Directions:
a – According to the article on the Arab film agenda, during which event does the annual Critics Awards for Arab Films ceremony take place?
b – From the article on the Arab film agenda, extract the passage from "Arabic Film Agenda: Pain, Struggle, Uncertainty" up to and including "most authentic voices.".

Text section:
Arabic Film Agenda: Pain, Struggle, Uncertainty

By Elena Rubashevska



Why do we watch films? I think we’ll all agree, at least within the European context, that the purpose of the movie industry to entertain has long been put aside by the educative, communicative, and even political ones. With more and more absurd conflicts piling up, we strive to keep sane and find the means to stay connected. In modern circumstances, watching a good film becomes an injection of fresh air in the stifling atmosphere of doom-scrolling; it is a necessity to keep faith in humanistic values; it is a precious confirmation of the fact that no matter where we are coming from, we share same pains, struggles, and hopes. And in a cinematic choir, Arab cinema has one of the most authentic voices.


For a few years in a row, the Arab Cinema Centre has organized a wonderful initiative: The Critics Awards for Arab Films, with the annual award ceremony taking place during the Cannes Film Festival. Thus, for us voters (around 150 film critics worldwide), every spring is marked by an exciting moment of receiving screeners for about 30 latest productions from the Arab world: some of them already acclaimed by the leading film festivals, some being hidden jewels waiting to be discovered. Without doubt, this year’s selection was the strongest since the start of the initiative. One of the most curious facts about it was that fiction films were even higher in quality than documentaries, and that is something that is rarely the case today.


What are Arab directors concerned with today?

Skeletal landmark data:
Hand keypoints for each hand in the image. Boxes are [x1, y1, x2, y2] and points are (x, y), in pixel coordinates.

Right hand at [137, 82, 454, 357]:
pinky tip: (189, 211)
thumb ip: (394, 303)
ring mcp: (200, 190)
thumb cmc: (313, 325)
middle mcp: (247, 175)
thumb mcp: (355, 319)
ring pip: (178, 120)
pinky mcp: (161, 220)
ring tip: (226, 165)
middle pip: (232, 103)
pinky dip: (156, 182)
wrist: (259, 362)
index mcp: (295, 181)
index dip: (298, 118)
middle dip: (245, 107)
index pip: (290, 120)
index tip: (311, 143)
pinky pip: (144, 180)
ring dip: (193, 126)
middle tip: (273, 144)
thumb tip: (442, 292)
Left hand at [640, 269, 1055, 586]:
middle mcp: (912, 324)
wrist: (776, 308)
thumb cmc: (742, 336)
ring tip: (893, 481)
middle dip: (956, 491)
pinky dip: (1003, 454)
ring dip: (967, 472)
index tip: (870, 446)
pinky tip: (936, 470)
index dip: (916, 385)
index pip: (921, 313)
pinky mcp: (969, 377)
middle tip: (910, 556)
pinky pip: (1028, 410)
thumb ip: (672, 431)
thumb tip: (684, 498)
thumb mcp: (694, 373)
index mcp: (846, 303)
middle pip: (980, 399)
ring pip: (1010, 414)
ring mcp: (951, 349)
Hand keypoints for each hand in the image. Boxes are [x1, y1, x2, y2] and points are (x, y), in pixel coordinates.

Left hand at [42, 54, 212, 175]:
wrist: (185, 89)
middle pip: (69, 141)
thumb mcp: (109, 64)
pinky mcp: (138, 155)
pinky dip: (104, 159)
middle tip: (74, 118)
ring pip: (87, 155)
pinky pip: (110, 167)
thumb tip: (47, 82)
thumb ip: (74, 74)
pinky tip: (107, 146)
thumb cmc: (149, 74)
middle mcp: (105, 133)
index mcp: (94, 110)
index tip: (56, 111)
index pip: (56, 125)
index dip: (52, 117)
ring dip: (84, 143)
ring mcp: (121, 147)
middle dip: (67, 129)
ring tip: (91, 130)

Task solutions:
a – The Cannes Film Festival.

b –
Arabic Film Agenda: Pain, Struggle, Uncertainty

By Elena Rubashevska



Why do we watch films? I think we’ll all agree, at least within the European context, that the purpose of the movie industry to entertain has long been put aside by the educative, communicative, and even political ones. With more and more absurd conflicts piling up, we strive to keep sane and find the means to stay connected. In modern circumstances, watching a good film becomes an injection of fresh air in the stifling atmosphere of doom-scrolling; it is a necessity to keep faith in humanistic values; it is a precious confirmation of the fact that no matter where we are coming from, we share same pains, struggles, and hopes. And in a cinematic choir, Arab cinema has one of the most authentic voices.